Segment Start: DATA FOR THE TASK
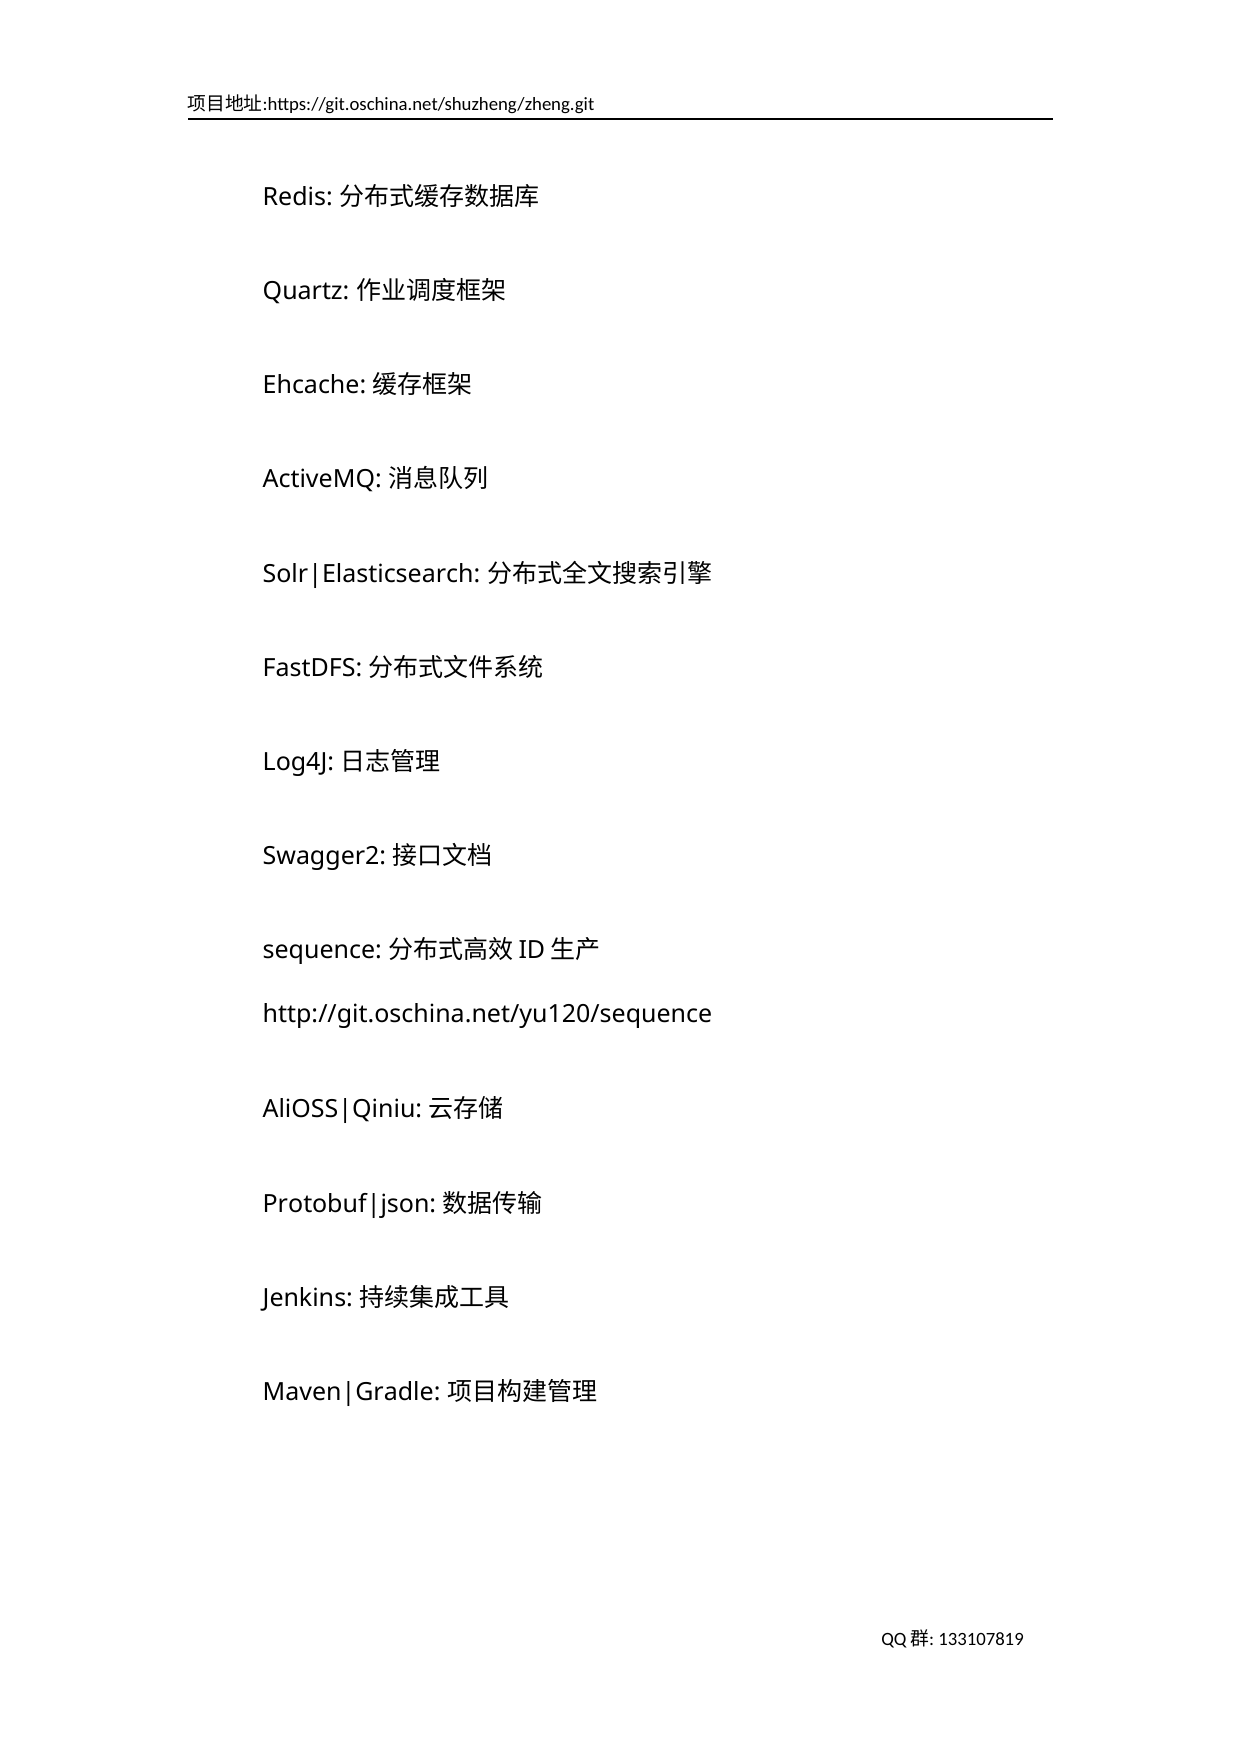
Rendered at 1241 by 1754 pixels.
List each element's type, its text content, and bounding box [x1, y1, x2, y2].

text Jenkins: 持续集成工具 [262, 1263, 1053, 1328]
text Ehcache: 缓存框架 [262, 350, 1053, 415]
text Log4J: 日志管理 [262, 727, 1053, 792]
text Swagger2: 接口文档 [262, 821, 1053, 886]
text Maven|Gradle: 项目构建管理 [262, 1357, 1053, 1422]
text Protobuf|json: 数据传输 [262, 1169, 1053, 1234]
text ActiveMQ: 消息队列 [262, 444, 1053, 509]
text sequence: 分布式高效ID生产 http://git.oschina.net/yu120/sequence [262, 915, 1053, 1045]
text FastDFS: 分布式文件系统 [262, 633, 1053, 698]
text Solr|Elasticsearch: 分布式全文搜索引擎 [262, 539, 1053, 604]
text Quartz: 作业调度框架 [262, 256, 1053, 321]
text Redis: 分布式缓存数据库 [262, 162, 1053, 227]
text AliOSS|Qiniu: 云存储 [262, 1074, 1053, 1139]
Segment End: DATA FOR THE TASK
> **ABOUT THIS EXERCISE**: Produce an exact copy of each line of data, skipping embedded images.

> **WRITTEN RESPONSE**:
Rendered at 1241 by 1754 pixels.
List each element's type, its text content, and bounding box [x1, y1, x2, y2].

text Jenkins: 持续集成工具 [262, 1263, 1053, 1328]
text Ehcache: 缓存框架 [262, 350, 1053, 415]
text Log4J: 日志管理 [262, 727, 1053, 792]
text Swagger2: 接口文档 [262, 821, 1053, 886]
text Maven|Gradle: 项目构建管理 [262, 1357, 1053, 1422]
text Protobuf|json: 数据传输 [262, 1169, 1053, 1234]
text ActiveMQ: 消息队列 [262, 444, 1053, 509]
text sequence: 分布式高效ID生产 http://git.oschina.net/yu120/sequence [262, 915, 1053, 1045]
text FastDFS: 分布式文件系统 [262, 633, 1053, 698]
text Solr|Elasticsearch: 分布式全文搜索引擎 [262, 539, 1053, 604]
text Quartz: 作业调度框架 [262, 256, 1053, 321]
text Redis: 分布式缓存数据库 [262, 162, 1053, 227]
text AliOSS|Qiniu: 云存储 [262, 1074, 1053, 1139]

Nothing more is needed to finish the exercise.